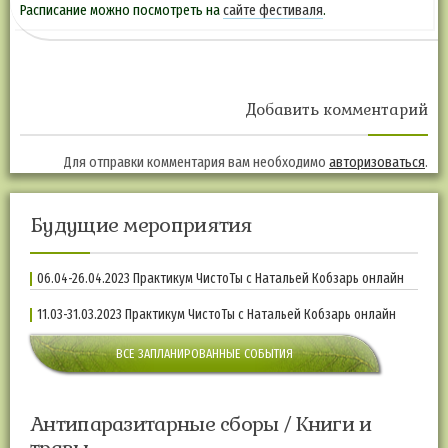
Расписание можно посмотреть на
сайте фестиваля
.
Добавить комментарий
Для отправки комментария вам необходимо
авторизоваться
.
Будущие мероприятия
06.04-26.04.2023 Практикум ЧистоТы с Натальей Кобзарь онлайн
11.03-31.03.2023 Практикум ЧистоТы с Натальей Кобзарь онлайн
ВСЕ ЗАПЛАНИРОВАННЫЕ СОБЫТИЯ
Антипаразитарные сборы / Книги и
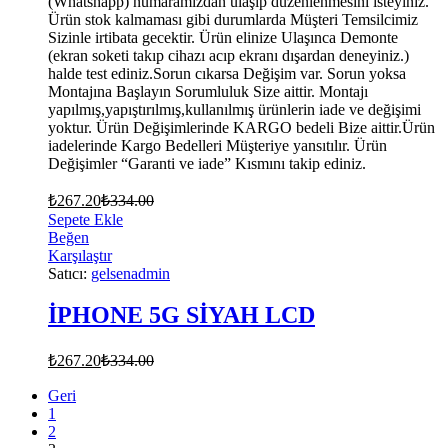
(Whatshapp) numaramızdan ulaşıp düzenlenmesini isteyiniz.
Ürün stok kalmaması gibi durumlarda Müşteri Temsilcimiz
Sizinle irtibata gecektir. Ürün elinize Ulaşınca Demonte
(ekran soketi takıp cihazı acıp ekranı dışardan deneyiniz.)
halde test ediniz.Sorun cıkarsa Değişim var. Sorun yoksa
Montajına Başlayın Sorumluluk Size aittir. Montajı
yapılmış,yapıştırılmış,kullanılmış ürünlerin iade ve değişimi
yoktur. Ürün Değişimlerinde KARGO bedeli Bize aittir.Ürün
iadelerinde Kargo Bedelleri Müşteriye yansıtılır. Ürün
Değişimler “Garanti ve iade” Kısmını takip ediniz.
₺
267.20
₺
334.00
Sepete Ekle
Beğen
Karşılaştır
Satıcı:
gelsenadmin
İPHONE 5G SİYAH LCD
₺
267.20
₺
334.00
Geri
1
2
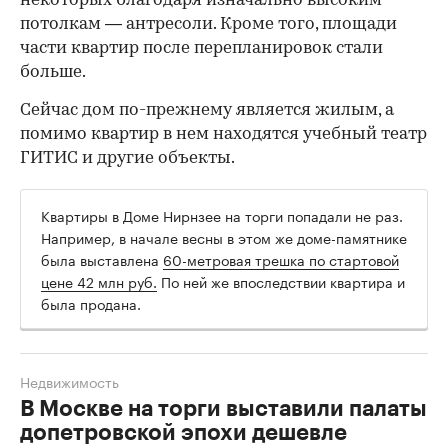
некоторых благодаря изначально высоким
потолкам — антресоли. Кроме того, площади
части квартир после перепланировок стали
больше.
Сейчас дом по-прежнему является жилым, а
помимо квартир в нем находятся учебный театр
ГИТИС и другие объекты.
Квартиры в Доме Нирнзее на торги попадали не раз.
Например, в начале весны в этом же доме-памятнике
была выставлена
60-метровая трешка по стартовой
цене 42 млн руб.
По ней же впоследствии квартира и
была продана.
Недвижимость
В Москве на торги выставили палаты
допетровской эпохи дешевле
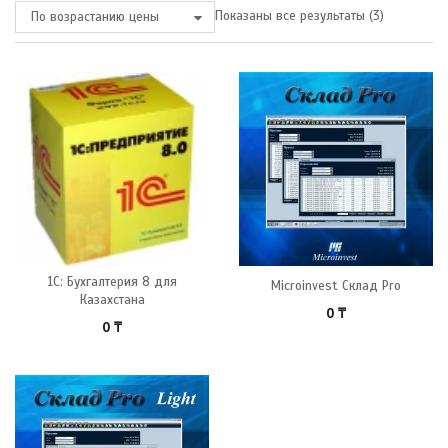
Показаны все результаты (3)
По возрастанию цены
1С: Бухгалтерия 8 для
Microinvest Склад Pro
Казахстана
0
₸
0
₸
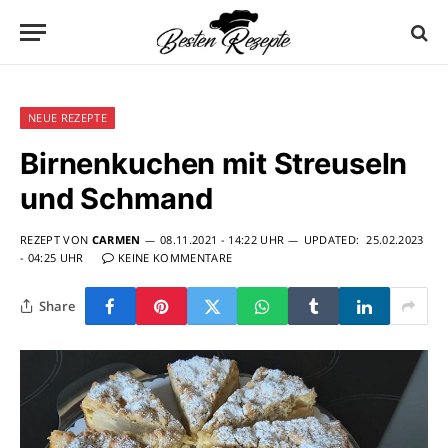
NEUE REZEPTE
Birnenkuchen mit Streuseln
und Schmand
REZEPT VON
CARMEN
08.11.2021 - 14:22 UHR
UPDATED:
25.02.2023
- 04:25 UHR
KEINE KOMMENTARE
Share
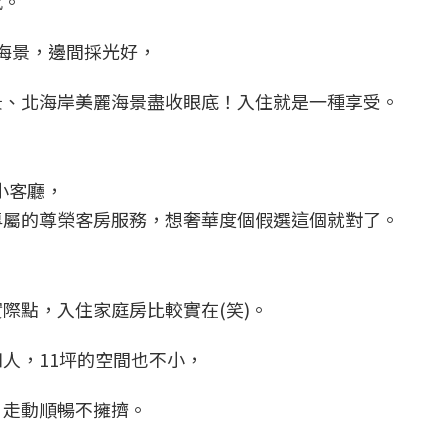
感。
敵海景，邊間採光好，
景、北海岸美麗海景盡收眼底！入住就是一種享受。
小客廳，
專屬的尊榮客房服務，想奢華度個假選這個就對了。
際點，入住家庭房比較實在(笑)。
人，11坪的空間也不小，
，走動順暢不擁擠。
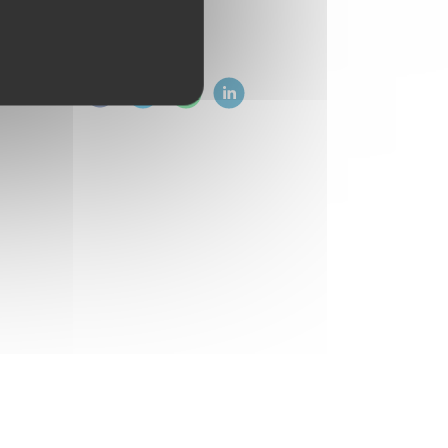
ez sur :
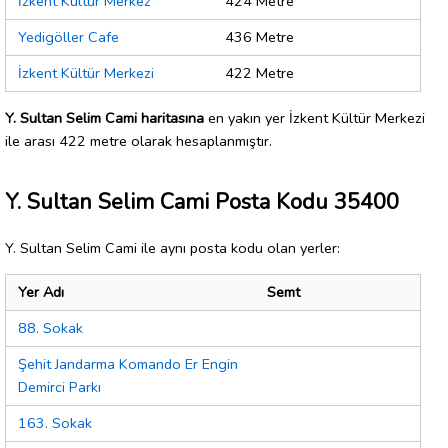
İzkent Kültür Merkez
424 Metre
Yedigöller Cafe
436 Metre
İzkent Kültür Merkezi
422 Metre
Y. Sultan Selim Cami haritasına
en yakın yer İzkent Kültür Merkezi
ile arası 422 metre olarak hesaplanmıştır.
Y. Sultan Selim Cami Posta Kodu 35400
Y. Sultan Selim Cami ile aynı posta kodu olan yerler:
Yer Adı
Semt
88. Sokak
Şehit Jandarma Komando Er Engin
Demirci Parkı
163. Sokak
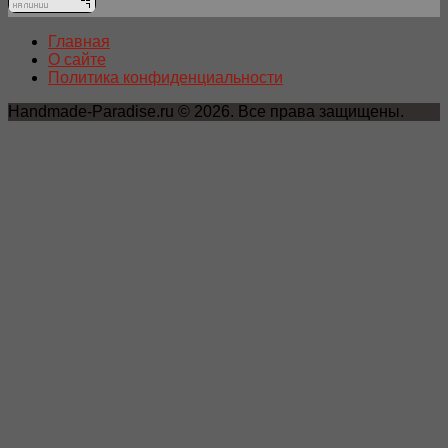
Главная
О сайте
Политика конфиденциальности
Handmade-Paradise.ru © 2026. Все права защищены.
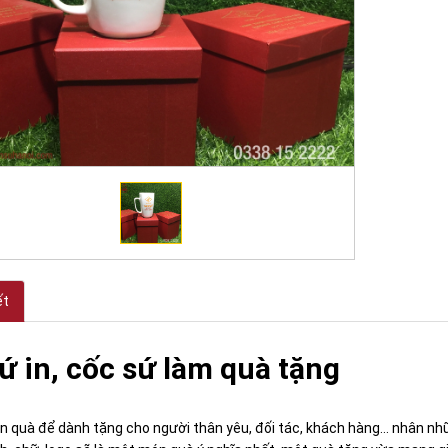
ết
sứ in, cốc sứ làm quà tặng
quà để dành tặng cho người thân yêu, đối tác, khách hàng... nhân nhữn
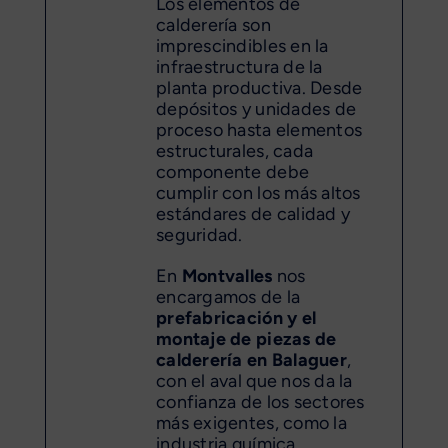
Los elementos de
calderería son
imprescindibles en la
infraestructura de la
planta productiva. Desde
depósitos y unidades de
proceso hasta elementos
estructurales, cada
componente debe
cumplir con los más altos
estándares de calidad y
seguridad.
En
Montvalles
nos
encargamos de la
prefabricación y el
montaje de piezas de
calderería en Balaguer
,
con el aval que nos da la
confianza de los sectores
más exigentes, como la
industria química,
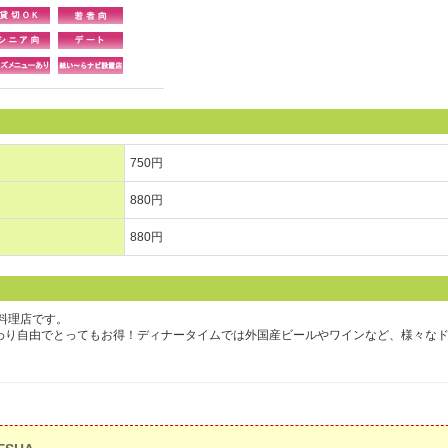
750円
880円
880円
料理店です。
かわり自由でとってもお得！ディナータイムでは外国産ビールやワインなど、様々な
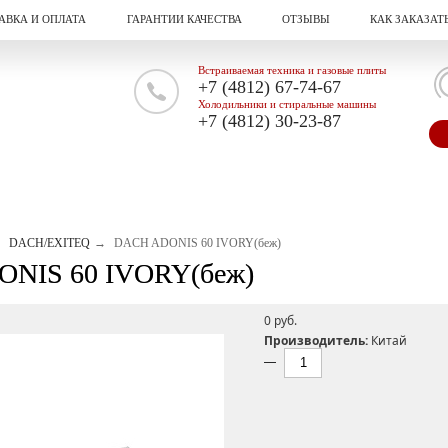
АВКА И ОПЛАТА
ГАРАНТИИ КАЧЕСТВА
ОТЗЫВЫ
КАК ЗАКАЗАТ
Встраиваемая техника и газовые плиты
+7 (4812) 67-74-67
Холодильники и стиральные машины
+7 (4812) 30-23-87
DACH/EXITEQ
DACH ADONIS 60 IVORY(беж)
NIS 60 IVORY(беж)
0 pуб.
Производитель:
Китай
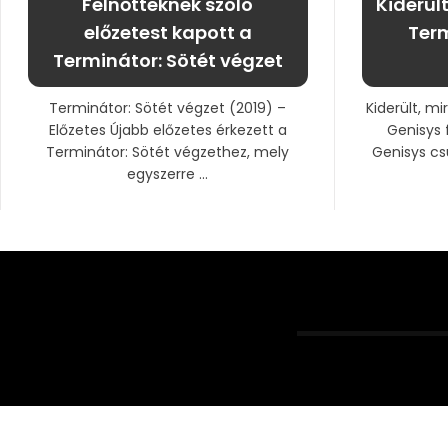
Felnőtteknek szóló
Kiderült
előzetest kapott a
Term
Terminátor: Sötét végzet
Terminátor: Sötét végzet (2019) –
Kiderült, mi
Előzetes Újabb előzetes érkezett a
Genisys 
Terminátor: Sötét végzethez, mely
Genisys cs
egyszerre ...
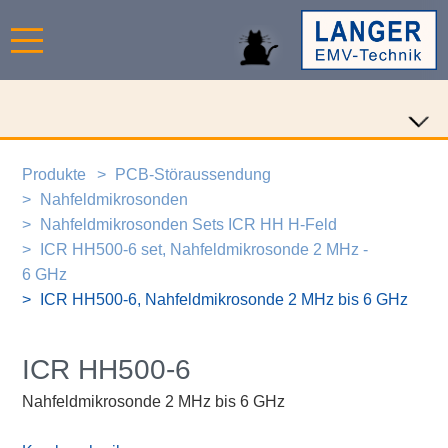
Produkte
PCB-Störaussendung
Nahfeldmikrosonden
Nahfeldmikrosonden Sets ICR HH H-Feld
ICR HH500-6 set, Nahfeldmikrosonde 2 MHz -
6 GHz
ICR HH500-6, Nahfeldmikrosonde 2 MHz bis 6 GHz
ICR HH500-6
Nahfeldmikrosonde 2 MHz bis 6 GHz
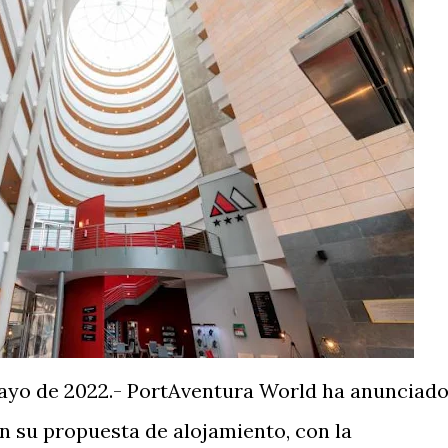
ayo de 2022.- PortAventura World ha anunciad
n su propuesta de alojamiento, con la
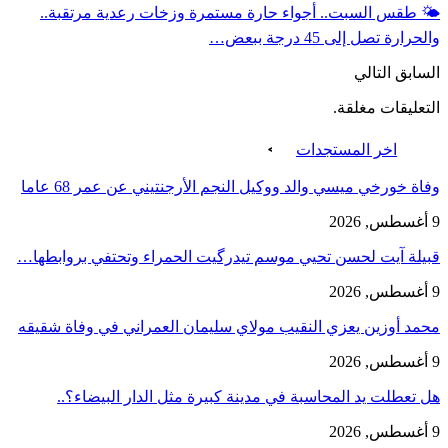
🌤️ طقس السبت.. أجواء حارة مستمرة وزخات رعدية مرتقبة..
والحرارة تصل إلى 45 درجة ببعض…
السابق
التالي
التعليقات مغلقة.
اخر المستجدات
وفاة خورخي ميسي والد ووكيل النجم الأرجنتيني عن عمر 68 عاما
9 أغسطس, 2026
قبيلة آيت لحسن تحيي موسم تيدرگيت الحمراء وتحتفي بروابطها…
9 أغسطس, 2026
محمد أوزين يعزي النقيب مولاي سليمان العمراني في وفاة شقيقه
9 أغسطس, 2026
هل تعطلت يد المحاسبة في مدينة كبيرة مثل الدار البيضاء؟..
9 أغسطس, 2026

→ **TASK TO CARRY OUT**:
Return the material as it stands. Leave out the pictures.

→ **RESPONSE BELOW**:
Расписание можно посмотреть на
сайте фестиваля
.
Добавить комментарий
Для отправки комментария вам необходимо
авторизоваться
.
Будущие мероприятия
06.04-26.04.2023 Практикум ЧистоТы с Натальей Кобзарь онлайн
11.03-31.03.2023 Практикум ЧистоТы с Натальей Кобзарь онлайн
ВСЕ ЗАПЛАНИРОВАННЫЕ СОБЫТИЯ
Антипаразитарные сборы / Книги и
(Whatshapp) numaramızdan ulaşıp düzenlenmesini isteyiniz.
Ürün stok kalmaması gibi durumlarda Müşteri Temsilcimiz
Sizinle irtibata gecektir. Ürün elinize Ulaşınca Demonte
(ekran soketi takıp cihazı acıp ekranı dışardan deneyiniz.)
halde test ediniz.Sorun cıkarsa Değişim var. Sorun yoksa
Montajına Başlayın Sorumluluk Size aittir. Montajı
yapılmış,yapıştırılmış,kullanılmış ürünlerin iade ve değişimi
yoktur. Ürün Değişimlerinde KARGO bedeli Bize aittir.Ürün
iadelerinde Kargo Bedelleri Müşteriye yansıtılır. Ürün
Değişimler “Garanti ve iade” Kısmını takip ediniz.
₺
267.20
₺
334.00
Sepete Ekle
Beğen
Karşılaştır
Satıcı:
gelsenadmin
İPHONE 5G SİYAH LCD
₺
267.20
₺
334.00
Geri
1
2
некоторых благодаря изначально высоким
потолкам — антресоли. Кроме того, площади
части квартир после перепланировок стали
больше.
Сейчас дом по-прежнему является жилым, а
помимо квартир в нем находятся учебный театр
ГИТИС и другие объекты.
Квартиры в Доме Нирнзее на торги попадали не раз.
Например, в начале весны в этом же доме-памятнике
была выставлена
60-метровая трешка по стартовой
цене 42 млн руб.
По ней же впоследствии квартира и
была продана.
Недвижимость
В Москве на торги выставили палаты
допетровской эпохи дешевле
Показаны все результаты (3)
По возрастанию цены
1С: Бухгалтерия 8 для
Microinvest Склад Pro
Казахстана
0
₸
0
₸
NEUE REZEPTE
Birnenkuchen mit Streuseln
und Schmand
REZEPT VON
CARMEN
08.11.2021 - 14:22 UHR
UPDATED:
25.02.2023
- 04:25 UHR
KEINE KOMMENTARE
Share
感。
敵海景，邊間採光好，
景、北海岸美麗海景盡收眼底！入住就是一種享受。
小客廳，
專屬的尊榮客房服務，想奢華度個假選這個就對了。
際點，入住家庭房比較實在(笑)。
人，11坪的空間也不小，
，走動順暢不擁擠。
ez sur :
İzkent Kültür Merkez
424 Metre
Yedigöller Cafe
436 Metre
İzkent Kültür Merkezi
422 Metre
Y. Sultan Selim Cami haritasına
en yakın yer İzkent Kültür Merkezi
ile arası 422 metre olarak hesaplanmıştır.
Y. Sultan Selim Cami Posta Kodu 35400
Y. Sultan Selim Cami ile aynı posta kodu olan yerler:
Yer Adı
Semt
88. Sokak
Şehit Jandarma Komando Er Engin
Demirci Parkı
163. Sokak
Главная
О сайте
Политика конфиденциальности
Handmade-Paradise.ru © 2026. Все права защищены.
ết
sứ in, cốc sứ làm quà tặng
quà để dành tặng cho người thân yêu, đối tác, khách hàng... nhân nhữn
Los elementos de
calderería son
imprescindibles en la
infraestructura de la
planta productiva. Desde
depósitos y unidades de
proceso hasta elementos
estructurales, cada
componente debe
cumplir con los más altos
estándares de calidad y
seguridad.
En
Montvalles
nos
encargamos de la
prefabricación y el
montaje de piezas de
calderería en Balaguer
,
con el aval que nos da la
confianza de los sectores
más exigentes, como la
industria química,
750円
880円
880円
料理店です。
かわり自由でとってもお得！ディナータイムでは外国産ビールやワインなど、様々な
АВКА И ОПЛАТА
ГАРАНТИИ КАЧЕСТВА
ОТЗЫВЫ
КАК ЗАКАЗАТ
Встраиваемая техника и газовые плиты
+7 (4812) 67-74-67
Холодильники и стиральные машины
+7 (4812) 30-23-87
DACH/EXITEQ
DACH ADONIS 60 IVORY(беж)
NIS 60 IVORY(беж)
0 pуб.
Производитель:
Китай
Felnőtteknek szóló
Kiderült
előzetest kapott a
Term
Terminátor: Sötét végzet
Terminátor: Sötét végzet (2019) –
Kiderült, mi
Előzetes Újabb előzetes érkezett a
Genisys 
Terminátor: Sötét végzethez, mely
Genisys cs
egyszerre ...
Produkte
PCB-Störaussendung
Nahfeldmikrosonden
Nahfeldmikrosonden Sets ICR HH H-Feld
ICR HH500-6 set, Nahfeldmikrosonde 2 MHz -
6 GHz
ICR HH500-6, Nahfeldmikrosonde 2 MHz bis 6 GHz
ICR HH500-6
Nahfeldmikrosonde 2 MHz bis 6 GHz
ayo de 2022.- PortAventura World ha anunciad
n su propuesta de alojamiento, con la
🌤️ طقس السبت.. أجواء حارة مستمرة وزخات رعدية مرتقبة..
والحرارة تصل إلى 45 درجة ببعض…
السابق
التالي
التعليقات مغلقة.
اخر المستجدات
وفاة خورخي ميسي والد ووكيل النجم الأرجنتيني عن عمر 68 عاما
9 أغسطس, 2026
قبيلة آيت لحسن تحيي موسم تيدرگيت الحمراء وتحتفي بروابطها…
9 أغسطس, 2026
محمد أوزين يعزي النقيب مولاي سليمان العمراني في وفاة شقيقه
9 أغسطس, 2026
هل تعطلت يد المحاسبة في مدينة كبيرة مثل الدار البيضاء؟..
9 أغسطس, 2026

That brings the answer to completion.